When we understand and accept that people “see” the world differently, it then allows us to try and understand things through their world view, or for us to help others see a new angle that we are experiencing with the same object or situation. Interestingly, we can change our perceptions — and we often do — when we experience consequences that dictate a change in our thinking. For example, you might think you hate seafood, only to change your mind after enjoying a seafood dinner at the new restaurant in town. Similarly, you might be skeptical of electric lawn mowers until you try one, or excited about bitcoin until you lose money and subsequently change your thinking. Again, what is good, what is bad?

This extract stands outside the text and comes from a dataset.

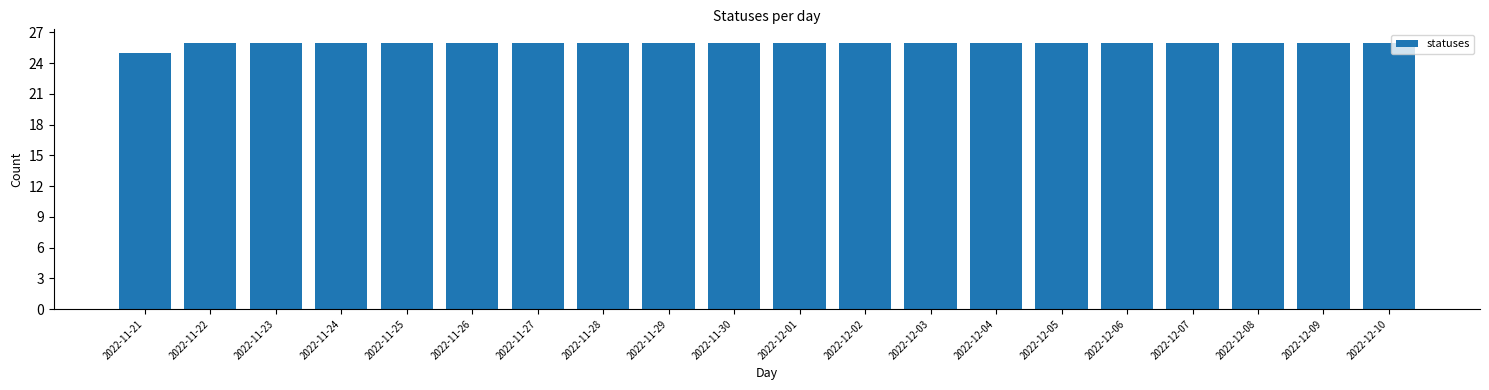

Reading left to right, transcribe all the data shown in this chart.

2022-11-21=25	2022-11-22=26	2022-11-23=26	2022-11-24=26	2022-11-25=26	2022-11-26=26	2022-11-27=26	2022-11-28=26	2022-11-29=26	2022-11-30=26	2022-12-01=26	2022-12-02=26	2022-12-03=26	2022-12-04=26	2022-12-05=26	2022-12-06=26	2022-12-07=26	2022-12-08=26	2022-12-09=26	2022-12-10=26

When we direct this conversation toward overcoming life problems, each one of us has the opportunity to frame our future problem-solving actions as overcoming a challenging situation, or we can succumb to the perception of a threat and quickly give up. Yes, how we cognitively frame situations has everything to do with focus, motivation, and resiliency — factors that directly impact our chances for future success.
We often assume that most people think like us, but the reality is that we all have our unique interaction with the world around us and that opinions vary widely and often. One man’s garbage is another man’s treasure is another way of examining Shakespeare’s “nothing is good or bad” quote, as what one person finds of value might be completely worthless to you. Use the ability to think independent of others to help “see” things around you in ways that allow you to stay positive, optimistic, and excited to use your best efforts to overcome any challenges and hurdles you might face.